What you have to do. Given the entries that follow, write out exactly the lines starting at the one containing "7: (435, 172)" and ending at the one containing "32: (314, 346)", both ends included, and only those.

Dataset.
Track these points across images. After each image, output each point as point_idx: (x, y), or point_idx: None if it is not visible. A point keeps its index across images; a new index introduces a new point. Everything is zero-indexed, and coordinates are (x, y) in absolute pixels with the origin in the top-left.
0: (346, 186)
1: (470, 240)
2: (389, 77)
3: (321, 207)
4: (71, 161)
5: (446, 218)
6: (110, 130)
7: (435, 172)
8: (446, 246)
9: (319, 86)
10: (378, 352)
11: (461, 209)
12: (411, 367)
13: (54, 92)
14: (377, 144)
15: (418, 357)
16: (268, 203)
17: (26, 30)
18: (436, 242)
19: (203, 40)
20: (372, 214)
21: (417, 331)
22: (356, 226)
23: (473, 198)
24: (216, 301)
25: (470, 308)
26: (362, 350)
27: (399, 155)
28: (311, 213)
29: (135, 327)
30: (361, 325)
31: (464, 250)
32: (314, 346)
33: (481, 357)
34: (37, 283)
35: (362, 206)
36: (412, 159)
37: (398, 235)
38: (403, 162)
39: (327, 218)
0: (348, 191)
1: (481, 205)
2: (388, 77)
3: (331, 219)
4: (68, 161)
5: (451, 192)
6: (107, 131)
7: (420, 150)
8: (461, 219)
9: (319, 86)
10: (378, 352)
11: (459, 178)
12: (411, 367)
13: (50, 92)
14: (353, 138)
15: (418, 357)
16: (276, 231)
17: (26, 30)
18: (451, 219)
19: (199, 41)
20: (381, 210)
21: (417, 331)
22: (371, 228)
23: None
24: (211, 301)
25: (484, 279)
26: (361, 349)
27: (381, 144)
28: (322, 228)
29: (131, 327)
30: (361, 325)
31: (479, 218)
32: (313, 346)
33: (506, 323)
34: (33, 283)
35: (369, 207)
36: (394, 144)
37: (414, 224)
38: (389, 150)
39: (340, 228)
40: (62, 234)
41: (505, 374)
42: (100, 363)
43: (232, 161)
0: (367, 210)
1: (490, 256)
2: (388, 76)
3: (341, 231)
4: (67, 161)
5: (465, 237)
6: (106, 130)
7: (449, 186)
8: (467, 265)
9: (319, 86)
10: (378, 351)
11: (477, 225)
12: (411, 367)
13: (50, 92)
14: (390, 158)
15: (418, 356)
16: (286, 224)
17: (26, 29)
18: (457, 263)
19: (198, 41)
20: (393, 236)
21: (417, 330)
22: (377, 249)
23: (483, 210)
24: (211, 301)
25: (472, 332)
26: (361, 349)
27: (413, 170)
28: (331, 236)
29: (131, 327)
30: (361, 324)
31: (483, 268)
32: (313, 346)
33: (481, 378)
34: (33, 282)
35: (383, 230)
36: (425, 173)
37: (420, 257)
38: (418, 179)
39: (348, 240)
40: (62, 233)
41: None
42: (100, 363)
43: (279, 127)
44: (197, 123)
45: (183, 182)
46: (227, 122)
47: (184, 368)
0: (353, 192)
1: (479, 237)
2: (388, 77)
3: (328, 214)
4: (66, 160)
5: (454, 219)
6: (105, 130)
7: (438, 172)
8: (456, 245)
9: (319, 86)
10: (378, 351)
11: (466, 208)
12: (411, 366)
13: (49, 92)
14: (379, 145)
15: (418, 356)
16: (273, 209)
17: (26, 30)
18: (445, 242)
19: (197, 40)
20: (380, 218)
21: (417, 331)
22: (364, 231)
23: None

Task result.
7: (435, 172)
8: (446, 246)
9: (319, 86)
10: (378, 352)
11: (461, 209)
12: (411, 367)
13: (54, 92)
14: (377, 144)
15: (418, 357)
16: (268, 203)
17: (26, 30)
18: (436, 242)
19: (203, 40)
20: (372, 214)
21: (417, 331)
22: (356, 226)
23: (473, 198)
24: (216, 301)
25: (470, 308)
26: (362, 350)
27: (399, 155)
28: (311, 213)
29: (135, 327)
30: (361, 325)
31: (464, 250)
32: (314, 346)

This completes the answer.